Année après année, la Type 35 reçoit des améliorations, qui touchent essentiellement au moteur. En 1926, la cylindrée est portée à 2 262 cm3 tandis que la course passe de 88 mm à 100 mm et le radiateur est élargi pour en améliorer l’efficacité, le tout poussant la puissance à 105 chevaux à 5 500 tr/min et la vitesse maximale d’environ 190 km/h.  Cette version prend la dénomination 35T après la victoire à la Targa Florio. Dévoilée en 1927, la Bugatti Type 35C est pour beaucoup la plus performante. Le moteur reçoit un compresseur à lobes de type Roots dessiné par l’ingénieur italien Edmund Moglia qui porte sa puissance à 120 ch pour un régime moteur de 5 500 tr/min.  Lancée également en 1927, la Type 35B associe le compresseur Roots de la Type 35C « au moteur 8 cylindres de 2 262 cm3 de la Type 35T. Disposant du moteur de la plus forte cylindrée, suralimenté de surcroît, la Type 35B est par conséquent la déclinaison la plus puissante du modèle : 140 chevaux atteints à 5 500 tr/min ; elle est également plus coupleuse.

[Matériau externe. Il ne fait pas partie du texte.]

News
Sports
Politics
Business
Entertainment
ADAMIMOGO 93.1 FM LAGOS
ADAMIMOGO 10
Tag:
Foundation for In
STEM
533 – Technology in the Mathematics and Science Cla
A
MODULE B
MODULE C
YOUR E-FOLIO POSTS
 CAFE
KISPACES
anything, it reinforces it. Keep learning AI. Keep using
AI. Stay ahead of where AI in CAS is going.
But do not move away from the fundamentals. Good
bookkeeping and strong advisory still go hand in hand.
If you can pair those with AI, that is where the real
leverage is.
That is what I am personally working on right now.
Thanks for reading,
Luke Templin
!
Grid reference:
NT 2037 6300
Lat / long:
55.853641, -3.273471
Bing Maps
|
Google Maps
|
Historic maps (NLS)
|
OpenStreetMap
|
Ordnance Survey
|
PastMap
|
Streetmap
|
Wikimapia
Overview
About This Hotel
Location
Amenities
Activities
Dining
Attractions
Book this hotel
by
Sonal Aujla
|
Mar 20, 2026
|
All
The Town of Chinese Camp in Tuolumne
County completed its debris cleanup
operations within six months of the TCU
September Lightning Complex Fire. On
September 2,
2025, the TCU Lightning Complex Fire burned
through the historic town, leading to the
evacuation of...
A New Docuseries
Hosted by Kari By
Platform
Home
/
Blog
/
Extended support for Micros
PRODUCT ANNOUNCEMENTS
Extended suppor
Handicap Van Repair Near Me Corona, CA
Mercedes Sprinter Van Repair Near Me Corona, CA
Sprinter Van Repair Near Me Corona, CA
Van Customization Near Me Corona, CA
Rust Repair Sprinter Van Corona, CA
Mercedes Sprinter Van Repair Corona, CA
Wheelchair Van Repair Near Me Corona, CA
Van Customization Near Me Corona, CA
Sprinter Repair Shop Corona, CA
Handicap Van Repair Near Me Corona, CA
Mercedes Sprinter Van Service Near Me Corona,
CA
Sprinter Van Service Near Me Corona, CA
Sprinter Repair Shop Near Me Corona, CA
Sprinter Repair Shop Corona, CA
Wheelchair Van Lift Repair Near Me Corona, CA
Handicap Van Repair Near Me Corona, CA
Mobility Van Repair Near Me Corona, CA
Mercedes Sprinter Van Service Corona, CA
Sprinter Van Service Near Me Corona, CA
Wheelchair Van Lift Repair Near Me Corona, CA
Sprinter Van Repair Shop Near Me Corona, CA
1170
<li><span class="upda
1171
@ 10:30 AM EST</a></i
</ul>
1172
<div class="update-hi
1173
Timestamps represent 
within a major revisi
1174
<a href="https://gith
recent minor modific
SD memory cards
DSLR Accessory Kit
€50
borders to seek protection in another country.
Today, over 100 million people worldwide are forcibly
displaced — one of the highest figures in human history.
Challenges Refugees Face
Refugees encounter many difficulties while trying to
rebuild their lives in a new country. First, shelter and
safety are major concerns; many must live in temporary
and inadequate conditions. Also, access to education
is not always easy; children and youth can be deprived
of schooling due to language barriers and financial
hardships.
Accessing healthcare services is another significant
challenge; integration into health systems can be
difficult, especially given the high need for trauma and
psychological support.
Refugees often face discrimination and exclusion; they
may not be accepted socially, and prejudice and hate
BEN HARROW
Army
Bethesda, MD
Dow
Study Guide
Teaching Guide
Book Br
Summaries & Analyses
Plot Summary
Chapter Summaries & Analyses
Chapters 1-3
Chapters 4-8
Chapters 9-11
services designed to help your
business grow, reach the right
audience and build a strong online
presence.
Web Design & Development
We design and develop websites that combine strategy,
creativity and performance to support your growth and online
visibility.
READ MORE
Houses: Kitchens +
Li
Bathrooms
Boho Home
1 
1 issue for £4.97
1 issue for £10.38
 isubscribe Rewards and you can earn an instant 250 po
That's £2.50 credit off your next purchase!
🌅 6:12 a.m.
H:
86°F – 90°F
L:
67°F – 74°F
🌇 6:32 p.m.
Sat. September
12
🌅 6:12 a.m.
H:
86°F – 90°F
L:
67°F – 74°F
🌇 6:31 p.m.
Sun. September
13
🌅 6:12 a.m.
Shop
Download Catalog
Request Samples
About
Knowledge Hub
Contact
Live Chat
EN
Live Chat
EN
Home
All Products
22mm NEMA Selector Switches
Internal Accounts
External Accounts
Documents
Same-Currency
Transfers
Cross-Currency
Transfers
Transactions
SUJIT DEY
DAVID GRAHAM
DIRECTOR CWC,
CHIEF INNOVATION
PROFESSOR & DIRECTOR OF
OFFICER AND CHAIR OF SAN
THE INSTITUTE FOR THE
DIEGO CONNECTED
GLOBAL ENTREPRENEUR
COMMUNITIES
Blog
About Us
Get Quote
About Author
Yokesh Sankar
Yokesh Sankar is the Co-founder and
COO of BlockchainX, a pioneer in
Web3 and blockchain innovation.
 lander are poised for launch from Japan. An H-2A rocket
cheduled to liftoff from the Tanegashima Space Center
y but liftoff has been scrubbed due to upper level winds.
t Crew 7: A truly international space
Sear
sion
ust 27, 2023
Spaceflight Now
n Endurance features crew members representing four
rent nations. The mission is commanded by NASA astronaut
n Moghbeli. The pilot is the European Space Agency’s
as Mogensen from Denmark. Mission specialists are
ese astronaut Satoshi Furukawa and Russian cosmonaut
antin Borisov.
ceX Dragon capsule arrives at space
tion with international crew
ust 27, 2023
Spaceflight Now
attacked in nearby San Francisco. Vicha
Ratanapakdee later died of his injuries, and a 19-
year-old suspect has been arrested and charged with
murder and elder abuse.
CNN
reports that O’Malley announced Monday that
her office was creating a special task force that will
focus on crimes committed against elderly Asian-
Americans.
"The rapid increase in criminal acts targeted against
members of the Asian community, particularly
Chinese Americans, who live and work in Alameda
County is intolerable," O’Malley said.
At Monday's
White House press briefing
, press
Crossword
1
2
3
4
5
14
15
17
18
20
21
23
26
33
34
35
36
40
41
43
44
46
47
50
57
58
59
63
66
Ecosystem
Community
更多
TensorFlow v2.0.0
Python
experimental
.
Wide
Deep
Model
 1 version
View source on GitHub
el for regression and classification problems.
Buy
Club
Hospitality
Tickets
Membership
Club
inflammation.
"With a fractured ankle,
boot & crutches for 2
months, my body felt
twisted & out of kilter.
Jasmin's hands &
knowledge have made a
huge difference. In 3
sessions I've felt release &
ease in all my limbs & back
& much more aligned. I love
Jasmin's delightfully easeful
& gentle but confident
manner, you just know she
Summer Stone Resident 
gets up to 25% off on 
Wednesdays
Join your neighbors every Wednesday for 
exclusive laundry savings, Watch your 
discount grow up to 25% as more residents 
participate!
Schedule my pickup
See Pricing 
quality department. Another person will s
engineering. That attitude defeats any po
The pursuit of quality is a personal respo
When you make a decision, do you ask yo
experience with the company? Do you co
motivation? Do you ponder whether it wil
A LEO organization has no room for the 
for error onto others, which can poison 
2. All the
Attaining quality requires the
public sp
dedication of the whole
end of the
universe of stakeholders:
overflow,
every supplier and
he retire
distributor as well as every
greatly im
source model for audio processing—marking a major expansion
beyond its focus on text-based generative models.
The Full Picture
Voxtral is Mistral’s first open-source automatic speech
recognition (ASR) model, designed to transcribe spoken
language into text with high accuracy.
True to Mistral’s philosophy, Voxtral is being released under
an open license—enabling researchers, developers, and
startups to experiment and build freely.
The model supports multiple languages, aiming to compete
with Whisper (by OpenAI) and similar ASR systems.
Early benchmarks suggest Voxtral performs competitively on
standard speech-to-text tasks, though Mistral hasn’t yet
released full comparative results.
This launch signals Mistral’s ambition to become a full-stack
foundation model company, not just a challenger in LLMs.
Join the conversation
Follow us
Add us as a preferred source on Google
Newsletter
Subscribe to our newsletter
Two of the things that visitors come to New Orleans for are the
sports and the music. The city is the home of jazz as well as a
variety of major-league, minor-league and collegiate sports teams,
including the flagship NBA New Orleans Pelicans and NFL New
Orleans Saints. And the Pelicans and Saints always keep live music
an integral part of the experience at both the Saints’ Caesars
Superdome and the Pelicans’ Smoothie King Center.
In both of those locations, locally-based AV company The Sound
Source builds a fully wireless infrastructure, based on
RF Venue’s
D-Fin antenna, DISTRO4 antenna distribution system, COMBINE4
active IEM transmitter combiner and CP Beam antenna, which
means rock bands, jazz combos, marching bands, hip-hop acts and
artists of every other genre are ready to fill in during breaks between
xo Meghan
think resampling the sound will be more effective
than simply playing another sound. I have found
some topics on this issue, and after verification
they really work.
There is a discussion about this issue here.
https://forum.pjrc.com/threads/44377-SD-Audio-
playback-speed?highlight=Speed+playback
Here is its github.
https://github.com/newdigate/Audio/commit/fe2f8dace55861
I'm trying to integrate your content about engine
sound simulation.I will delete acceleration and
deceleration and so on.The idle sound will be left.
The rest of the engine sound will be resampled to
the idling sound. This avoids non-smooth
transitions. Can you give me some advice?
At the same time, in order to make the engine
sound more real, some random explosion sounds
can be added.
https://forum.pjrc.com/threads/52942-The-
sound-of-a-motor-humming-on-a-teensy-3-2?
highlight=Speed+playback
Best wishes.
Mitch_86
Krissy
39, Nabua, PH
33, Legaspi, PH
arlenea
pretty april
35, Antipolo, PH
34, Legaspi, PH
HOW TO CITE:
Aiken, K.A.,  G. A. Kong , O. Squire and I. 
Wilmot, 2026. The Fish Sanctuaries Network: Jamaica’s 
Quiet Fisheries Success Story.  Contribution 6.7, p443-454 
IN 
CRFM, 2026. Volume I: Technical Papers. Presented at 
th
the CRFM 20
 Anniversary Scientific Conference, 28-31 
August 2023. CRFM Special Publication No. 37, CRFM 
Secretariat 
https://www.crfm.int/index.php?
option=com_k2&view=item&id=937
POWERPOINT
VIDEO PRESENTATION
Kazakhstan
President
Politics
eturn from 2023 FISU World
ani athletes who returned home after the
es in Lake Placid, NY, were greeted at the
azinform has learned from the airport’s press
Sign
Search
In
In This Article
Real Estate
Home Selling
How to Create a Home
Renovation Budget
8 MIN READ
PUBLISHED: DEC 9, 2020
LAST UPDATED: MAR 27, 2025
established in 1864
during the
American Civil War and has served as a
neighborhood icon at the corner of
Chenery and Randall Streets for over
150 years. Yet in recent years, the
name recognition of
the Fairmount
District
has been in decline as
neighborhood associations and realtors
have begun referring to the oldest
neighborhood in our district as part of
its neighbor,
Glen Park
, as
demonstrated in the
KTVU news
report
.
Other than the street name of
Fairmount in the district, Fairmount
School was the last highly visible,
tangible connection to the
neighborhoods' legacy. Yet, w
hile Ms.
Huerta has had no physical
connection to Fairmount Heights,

Ce véhicule emblématique est également un succès commercial. Ses victoires lors des week-ends de course permettent à Bugatti de vendre la Type 35 à des clients impressionnés par ses exploits. Plus de 600 exemplaires sont ainsi produits entre 1924 et 1931. En 1931, la Type 35 cède sa place à la Type 51, mais Bugatti va de nouvau subir la loi d’Alfa Romeo, qui étrenne une redoutable P3 bien plus puissante, puis celle des machines allemandes, largement subventionnées par le Reich.